◆ **Kutipan Teks**

++++++++++++++++++++

Perang Melawan Yahudi

Buku: Fikih Politik Menurut Imam Hasan Al-Banna.

Penulis: Dr. Muhammad Abdul Qadir Abu Faris.

***

Perang Melawan Yahudi

Imam Hasan Al-Banna meyakini bahwa opsi yang harus dijalankan untuk membebaskan hak-hak yang telah dirampas oleh otoritas asing adalah perang. Sebagai wujud nyata dari keinginan ini Beliau mengutus batalyon-batalyon pasukan militer Ikhwanul Muslimin ke Palestina bahkan setelah itu Beliau mengutus ribuan para Mujahidinin ke Palestina.

Sebelum berakhirnya kekuasaan Inggris di Mesir tanggal 15 Mei 1948, para pemimpin Negara Arab berkumpul di Suriyah. Betepatan dengan pertemuan itu, Imam Hasan Al-Banna mengirimkan telegram kepada para pimpinan bangsa Arab yang menyatakan kesediaanya untuk mengutus puluhan ribu kader Ikhwanul Muslimin untuk berjihad ke Palestina. Gelombang pertama berjumlah berjumlah 10.000 orang mujahid yang akan berangkat dan mengejar syahid di Palestina.

Tapi rezim Nakrasyi yang loyal dan bekerja untuk pemerintah Inggris berupaya menghalang-halangi proses keberangkatan para Mujahidinin Ikhwanul Muslimin ke Palestina. Kondisi ini memaksa para Mujahidinin berjalan kaki menempuh jarak yang sangat jauh agar bisa sampai ke wilayah Palestina.

++++++++++++++++++++

◆ **Data Tersedia**
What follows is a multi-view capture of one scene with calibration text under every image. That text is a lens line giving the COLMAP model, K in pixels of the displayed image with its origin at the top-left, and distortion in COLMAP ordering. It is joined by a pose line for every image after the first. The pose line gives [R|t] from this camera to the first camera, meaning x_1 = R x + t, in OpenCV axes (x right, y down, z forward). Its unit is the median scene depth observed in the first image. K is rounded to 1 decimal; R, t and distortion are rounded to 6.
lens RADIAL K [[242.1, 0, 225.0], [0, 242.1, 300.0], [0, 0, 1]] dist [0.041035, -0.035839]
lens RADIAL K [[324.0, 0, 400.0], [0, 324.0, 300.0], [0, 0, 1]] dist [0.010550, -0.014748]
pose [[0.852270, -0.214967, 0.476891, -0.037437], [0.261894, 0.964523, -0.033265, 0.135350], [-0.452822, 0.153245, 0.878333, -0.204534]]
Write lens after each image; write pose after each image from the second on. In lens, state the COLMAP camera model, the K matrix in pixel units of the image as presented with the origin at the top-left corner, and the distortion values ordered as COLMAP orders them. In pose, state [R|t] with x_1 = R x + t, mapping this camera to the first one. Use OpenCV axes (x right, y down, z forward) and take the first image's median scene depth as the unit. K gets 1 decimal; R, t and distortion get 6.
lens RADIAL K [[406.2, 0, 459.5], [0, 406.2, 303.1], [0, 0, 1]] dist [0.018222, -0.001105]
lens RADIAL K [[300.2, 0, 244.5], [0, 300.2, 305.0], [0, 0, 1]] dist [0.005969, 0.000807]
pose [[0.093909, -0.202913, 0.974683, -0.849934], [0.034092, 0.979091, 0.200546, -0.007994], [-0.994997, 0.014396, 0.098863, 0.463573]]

++++++++++++++++++++

◆ **Tugas**
Lanjutkan kutipan teks tentang perang melawan Yahudi, mulai setelah kalimat terakhirnya.

◆ **Jawaban**
Pemerintahan Mesir yang pernah dipimpin rezim Ibrahim Abdul Hadi sangat populer dengan kekejaman dan kebengisannya terhadap kelompok Ikhwanul Muslimin. Ia sering menjerumuskan kader-kader Ikhwan ke penjara serta berkonspirasi untuk membunuh Imam Hasan Al-Banna. Melihat kondisi ini, para Mujahidinin Ikhwan yang sedang berjuang di Palestina, hati mereka pilu ketika mendengar informasi tentang kekejaman yang menimpa saudara-saudara mereka di Mesir yang tersiksa di tangan penguasa Mesir dan antek-anteknya.

Di sela-sela kondisi sulit yang menimpa para Mujahidin Ikhwan di Palestina pasca intimidasi terhadap kelompok Ikhwan dan penyitaan semua aset dan harta mereka, Imam Hasan Al-Banna masih berkeinginan kuat guna melanjutkan genderang jihad yang telah ditabuh di Palestina. Beliau menulis surat untuk para Mujahidin Palestina yang bertuliskan: “Tidak ada alasan bagi para Mujahidin Palestina dalam kondisi ini untuk kembali ke Mesir, selama di Palestina masih ada Yahudi walaupun cuma satu orang, berarti misi para Mujahidin Palestina belum usai”. Kemudian Beliau mengakhiri suratnya dengan untaian nasehat panjang. Intinya harapan terhadap para Mujahidin untuk tetap tenang dan menjaga hubungan baik antar sesama Mujahid.

Analisa dan Evaluasi Imam Hasan Al-Banna Terhadap Perang Arab – Yahudi di Palestina

Informasi ketidakseriusan perjuangan pasukan militer negara-negara Arab semenjak mereka terlibat sengketa Palestina telah tersebar ke berbagai wilayah. Para pasukan militer Arab malah melucuti senjata para Mujahidin di Palestina dan menyingkirkan mereka dari kancah peperangan dengan alasan bahwa urusan perang merupakan wewenang mereka, bukan wewenang para Mujahidin. Pasukan militer negara-negara Arab terbukti telah terjebak dalam siasat politik Yahudi yang berkeinginan menciptakan benturan-benturan antara para Mujahidin di Palestina dengan pasukan militer Negara-negara Arab.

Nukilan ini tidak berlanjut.